The Films of Sanjay Leela Bhansali: Padmaavat (2018)
Indian auteur Sanjay Leela Bhansali has a new film coming out, the period drama Padmavati. Manish takes a look back at Bhansali’s career, spanning two decades and nine films.
After a long production, a controversial promotional tour, and a title change, Sanjay Leela Bhansali’s Padmaavat has finally reached theaters. Originally titled Padmavati, the period epic reunites the director with his current favorite actors Deepika Padukone and Ranveer Singh. The actors appeared in Bhansali’s previous two films: Goliyon ki Raasleela Ram Leela and Bajirao Mastani. Based on Malik Muhammad Jayasi’s poem, this film depicts the Rajput kingdom in the Mewar region of Rajasthan, India, and their efforts to defend themselves against Turkish-Afghani conqueror Alauddin Khilji. After all this anticipation, is Padmaavat actually a good film?
Alauddin Khilji (Singh) is the impulsive, ambitious nephew of the first Sultan of Delhi in the Khilji dynasty. He plots to take the crown from his uncle after marrying the Sultan’s daughter Mehrunisa (Aditi Rao Hydari). Meanwhile, Rajput king Ratan Singh (Shahid Kapur) travels to the forests of Senghal to find rare pearls for his first wife Nagmati (Anupriya Goenika). He is wounded by accident by the princess Padmavati (Padukone) and marries her after a brief flirtation. He takes her to his fort in Chittor. When Alauddin hears of Padmavati’s enchanting beauty, he becomes obsessed with conquering Chittor and capturing its new queen.
The legend of Padmavati is famous in the state of Rajasthan. Her sacrifice for her kingdom is powerful and she is worshipped as a Goddess Queen. Padmavati and the other Rajput women commit jauhar, ritual suicide in the face of imminent capture. These women chose to set themselves on fire rather than be killed, enslaved or raped. The practice is illegal now, and depictions are considered problematic for its patriarchal implications and possible glorification of honor suicide. In my opinion, the film respects Padmavati’s courage, pride, and poise through its direction and framing, without exalting the jauhar act itself.
Even before the intense climax, Padmaavat is a sight to behold. The film looks stunning frame by frame.
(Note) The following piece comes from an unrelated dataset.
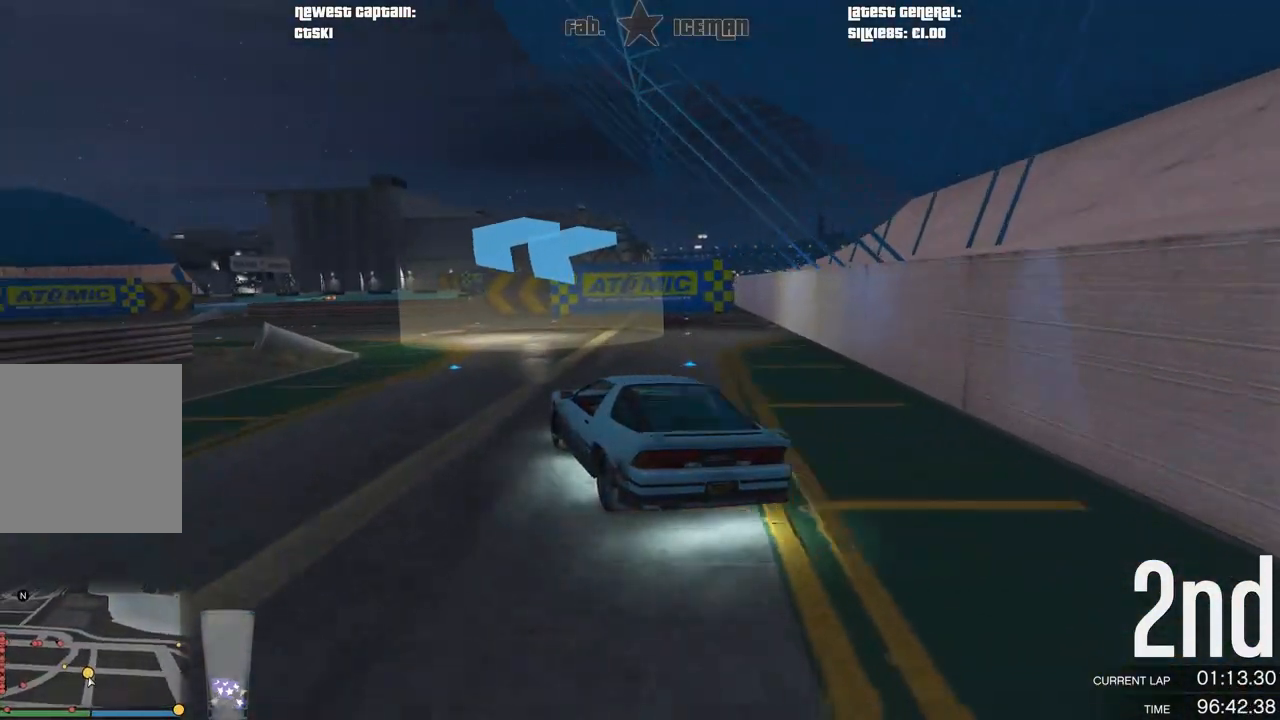
{"buttons": [], "left_stick": "down-left", "right_stick": "center", "events": []}
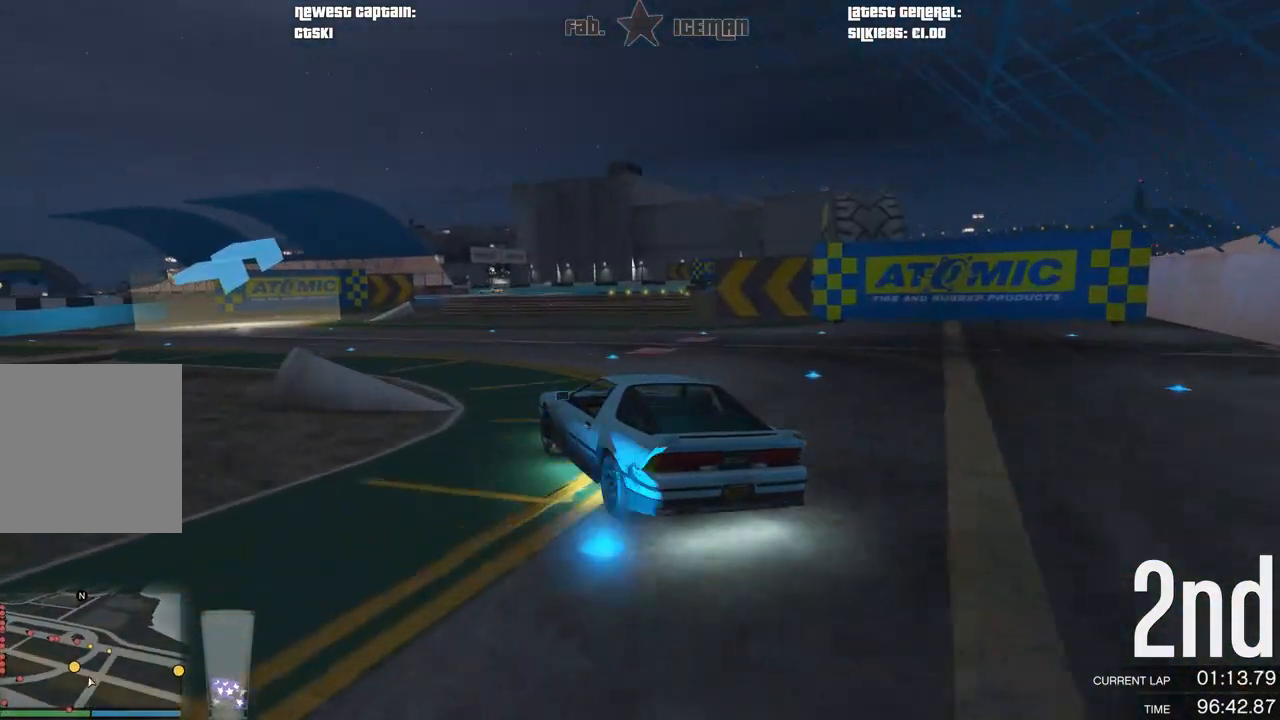
{"buttons": ["R2"], "left_stick": "right", "right_stick": "center", "events": [[21, "R2", "down"], [354, "left_stick", "center"], [500, "left_stick", "right"]]}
Bhansali brings back Bajirao Mastani cinematographer Sudeep Chatterjee, whose compositions, lighting, and camerawork are superb. Whether it’s a swordfight shot almost entirely in a long take or the contrasts between the Rajput fort in the desert and the blues and silvers of the Delhi palace, Chatterjee’s work is to be admired. Naturally, the costumes and art direction are detailed and gorgeous. The musical numbers are filmed with precision and energy, especially the traditional Ghoomar dance and Alauddin’s celebratory track.
Deepika Padukone is commanding and graceful in the title role. Her regal stature and confident delivery is inspiring, but Padukone reveals a fire behind the queen’s eyes. Her relationship with the Rajput women is one of solidarity; they rally behind her as their leader for her wisdom and composure in the face of terror. The unity between the women makes the climax haunting and compelling. Padmavati even forms a brief but important bond with Alauddin’s wife, Mehrunisa. The Delhi queen acknowledges Alauddin’s obsession as a vicious crime, and puts her morals above loyalty to her husband to help the Rajputs.
Ranveer Singh’s Alauddin is wild, ferocious, impulsive, and unpredictable. He makes the villain deliciously irredeemable and crackling. Historians claim this portrayal is inaccurate, especially the queer implications between he and his loyal eunuch-slave Malik Kafur (Jim Sarbh). Bhansali and his frequent co-writer Prakash Kapadia picked and chose historical elements to craft an unrelenting and unique characterization. Shahid Kapur by contrast is virtuous and righteous, the picture of moral fortitude and strength. His performance highlights his immense respect for integrity and valor, though with some humor and heart. Ratan’s romance with Padmavati is pure but lively; alternately Alauddin is lustful and unquenchable.
Padmaavat flirts with Rajput pride leading to their downfall. I don’t think Padmaavat goes so far as to criticize the Rajputs, but I also don’t think the film leaves their decisions unquestioned. I’ve only seen the film once, and I’ll need some more viewings to catch all of Bhansali’s symbolic imagery. Sanjay Leela Bhansali’s films require time to unearth their meaning, and I am sure Padmaavat is the same. The film is doing well both in India and abroad, making the top ten at the U.S. box office on opening weekend. After such a long journey to the screen, Padmaavat is a fascinating, striking film.
Padmaavat is now playing in 3D and IMAX 3D in select theaters.